Start of Excerpted records

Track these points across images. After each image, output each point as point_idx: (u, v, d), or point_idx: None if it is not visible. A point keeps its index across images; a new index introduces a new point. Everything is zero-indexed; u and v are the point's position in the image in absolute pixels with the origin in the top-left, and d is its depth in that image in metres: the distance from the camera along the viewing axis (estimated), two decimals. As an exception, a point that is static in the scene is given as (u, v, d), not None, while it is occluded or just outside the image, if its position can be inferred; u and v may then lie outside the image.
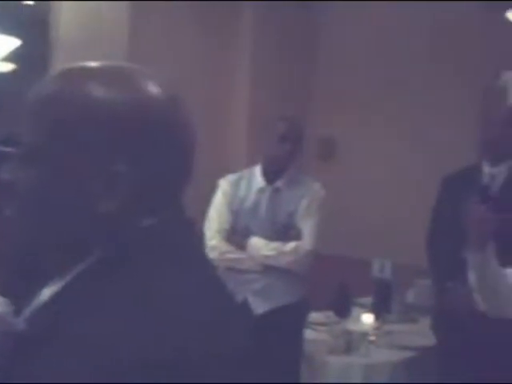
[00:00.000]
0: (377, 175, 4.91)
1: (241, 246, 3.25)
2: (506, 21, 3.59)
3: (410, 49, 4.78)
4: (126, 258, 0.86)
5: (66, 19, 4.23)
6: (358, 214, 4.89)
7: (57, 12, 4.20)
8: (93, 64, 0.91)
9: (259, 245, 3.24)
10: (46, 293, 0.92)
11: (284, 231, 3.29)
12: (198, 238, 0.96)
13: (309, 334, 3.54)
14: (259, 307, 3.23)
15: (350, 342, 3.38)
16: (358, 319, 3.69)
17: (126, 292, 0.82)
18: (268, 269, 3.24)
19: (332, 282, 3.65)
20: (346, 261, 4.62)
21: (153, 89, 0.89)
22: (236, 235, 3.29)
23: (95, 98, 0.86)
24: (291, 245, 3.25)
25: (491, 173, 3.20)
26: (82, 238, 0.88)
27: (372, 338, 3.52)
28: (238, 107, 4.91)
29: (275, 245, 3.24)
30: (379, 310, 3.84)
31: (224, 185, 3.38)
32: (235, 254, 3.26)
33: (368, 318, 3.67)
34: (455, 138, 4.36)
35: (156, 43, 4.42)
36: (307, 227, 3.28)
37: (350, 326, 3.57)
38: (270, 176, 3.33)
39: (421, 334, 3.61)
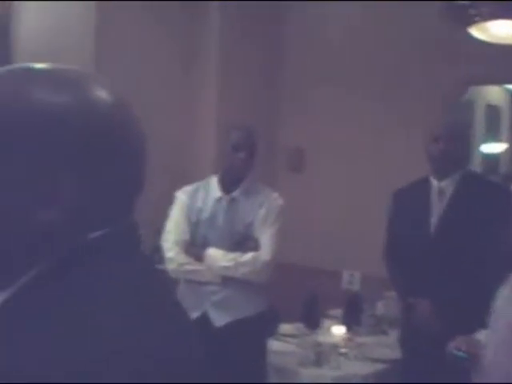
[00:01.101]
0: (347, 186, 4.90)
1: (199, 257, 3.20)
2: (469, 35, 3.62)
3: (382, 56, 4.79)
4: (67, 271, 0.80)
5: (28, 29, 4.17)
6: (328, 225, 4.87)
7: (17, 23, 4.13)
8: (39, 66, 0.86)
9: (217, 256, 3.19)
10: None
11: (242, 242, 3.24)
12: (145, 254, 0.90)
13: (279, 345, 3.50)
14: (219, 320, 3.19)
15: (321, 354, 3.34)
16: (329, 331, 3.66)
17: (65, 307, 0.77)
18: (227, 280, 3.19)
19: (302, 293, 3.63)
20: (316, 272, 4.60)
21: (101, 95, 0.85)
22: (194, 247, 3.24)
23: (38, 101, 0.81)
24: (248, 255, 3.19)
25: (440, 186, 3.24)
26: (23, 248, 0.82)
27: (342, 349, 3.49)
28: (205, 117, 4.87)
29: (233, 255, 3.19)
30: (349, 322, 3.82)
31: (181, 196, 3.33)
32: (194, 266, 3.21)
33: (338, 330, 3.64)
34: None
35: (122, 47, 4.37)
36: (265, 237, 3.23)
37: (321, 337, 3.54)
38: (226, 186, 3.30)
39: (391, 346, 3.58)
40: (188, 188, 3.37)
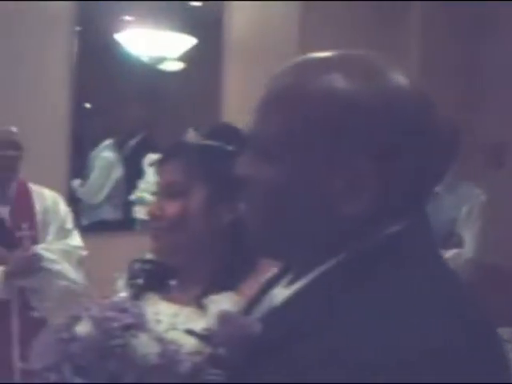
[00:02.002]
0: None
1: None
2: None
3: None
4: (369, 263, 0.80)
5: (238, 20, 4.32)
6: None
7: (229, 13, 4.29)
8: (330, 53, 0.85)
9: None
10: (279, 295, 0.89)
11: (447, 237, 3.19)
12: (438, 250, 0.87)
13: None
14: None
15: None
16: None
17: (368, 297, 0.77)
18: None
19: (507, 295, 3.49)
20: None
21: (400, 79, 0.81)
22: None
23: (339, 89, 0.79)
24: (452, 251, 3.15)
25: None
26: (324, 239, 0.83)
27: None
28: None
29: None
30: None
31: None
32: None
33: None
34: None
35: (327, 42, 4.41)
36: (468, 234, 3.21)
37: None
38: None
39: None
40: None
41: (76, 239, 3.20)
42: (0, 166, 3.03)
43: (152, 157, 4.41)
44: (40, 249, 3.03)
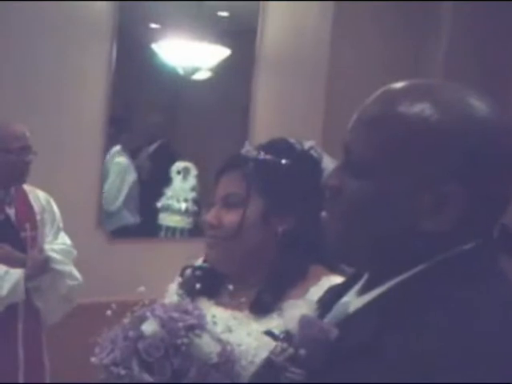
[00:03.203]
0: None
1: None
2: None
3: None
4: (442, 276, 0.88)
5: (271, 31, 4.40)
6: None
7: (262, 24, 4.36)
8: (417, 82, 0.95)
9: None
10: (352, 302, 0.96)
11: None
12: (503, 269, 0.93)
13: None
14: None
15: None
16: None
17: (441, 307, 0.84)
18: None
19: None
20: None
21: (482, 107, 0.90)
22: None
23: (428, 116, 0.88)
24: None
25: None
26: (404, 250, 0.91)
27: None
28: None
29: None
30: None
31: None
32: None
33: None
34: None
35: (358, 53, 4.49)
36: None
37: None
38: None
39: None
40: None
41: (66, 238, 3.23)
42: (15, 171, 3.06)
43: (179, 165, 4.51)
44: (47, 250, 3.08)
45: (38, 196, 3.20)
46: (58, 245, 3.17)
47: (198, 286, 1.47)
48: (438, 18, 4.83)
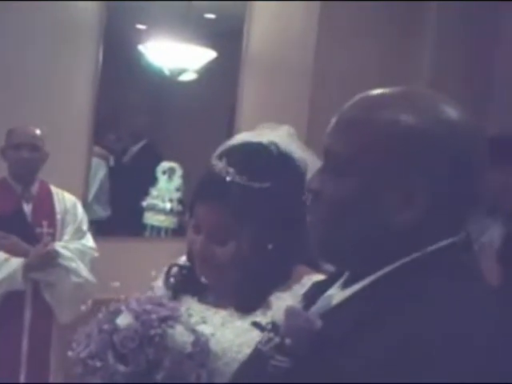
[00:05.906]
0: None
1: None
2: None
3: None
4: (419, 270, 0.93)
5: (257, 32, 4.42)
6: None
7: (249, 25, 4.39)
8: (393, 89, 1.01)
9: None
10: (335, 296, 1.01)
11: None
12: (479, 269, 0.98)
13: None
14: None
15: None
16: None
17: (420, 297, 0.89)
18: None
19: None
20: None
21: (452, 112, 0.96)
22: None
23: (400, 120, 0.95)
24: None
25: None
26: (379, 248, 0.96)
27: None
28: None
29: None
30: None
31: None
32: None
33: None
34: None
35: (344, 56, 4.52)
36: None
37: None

End of Excerpted records

#### Brief:
Give back, exactly as written, the stretch from the line with "10: (46, 293, 0.92)" through the line with "22: (236, 235, 3.29)", and no other lines from the records above.

#### Solved problem:
10: (46, 293, 0.92)
11: (284, 231, 3.29)
12: (198, 238, 0.96)
13: (309, 334, 3.54)
14: (259, 307, 3.23)
15: (350, 342, 3.38)
16: (358, 319, 3.69)
17: (126, 292, 0.82)
18: (268, 269, 3.24)
19: (332, 282, 3.65)
20: (346, 261, 4.62)
21: (153, 89, 0.89)
22: (236, 235, 3.29)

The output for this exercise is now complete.